Restate word for word the line containing "humana en Ucrania y otros lugares afectados" and all remaining lines of the entries below.

=== Page images and extracted text ===
↓↓↓
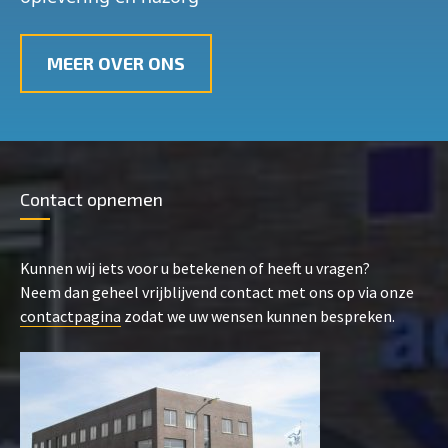
MEER OVER ONS
Contact opnemen
Kunnen wij iets voor u betekenen of heeft u vragen?
Neem dan geheel vrijblijvend contact met ons op via onze
contactpagina
zodat we uw wensen kunnen bespreken.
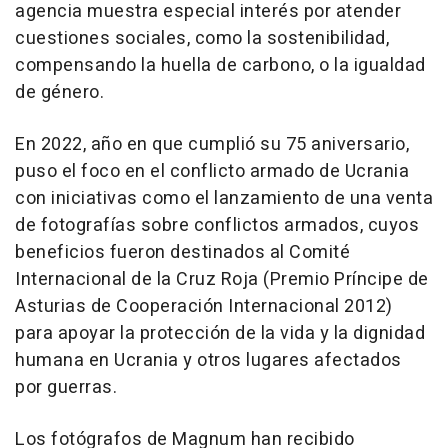
agencia muestra especial interés por atender
cuestiones sociales, como la sostenibilidad,
compensando la huella de carbono, o la igualdad
de género.
En 2022, año en que cumplió su 75 aniversario,
puso el foco en el conflicto armado de Ucrania
con iniciativas como el lanzamiento de una venta
de fotografías sobre conflictos armados, cuyos
beneficios fueron destinados al Comité
Internacional de la Cruz Roja (Premio Príncipe de
Asturias de Cooperación Internacional 2012)
para apoyar la protección de la vida y la dignidad
humana en Ucrania y otros lugares afectados
por guerras.
Los fotógrafos de Magnum han recibido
↑↑↑
=== Response for this exercise ===
humana en Ucrania y otros lugares afectados
por guerras.
Los fotógrafos de Magnum han recibido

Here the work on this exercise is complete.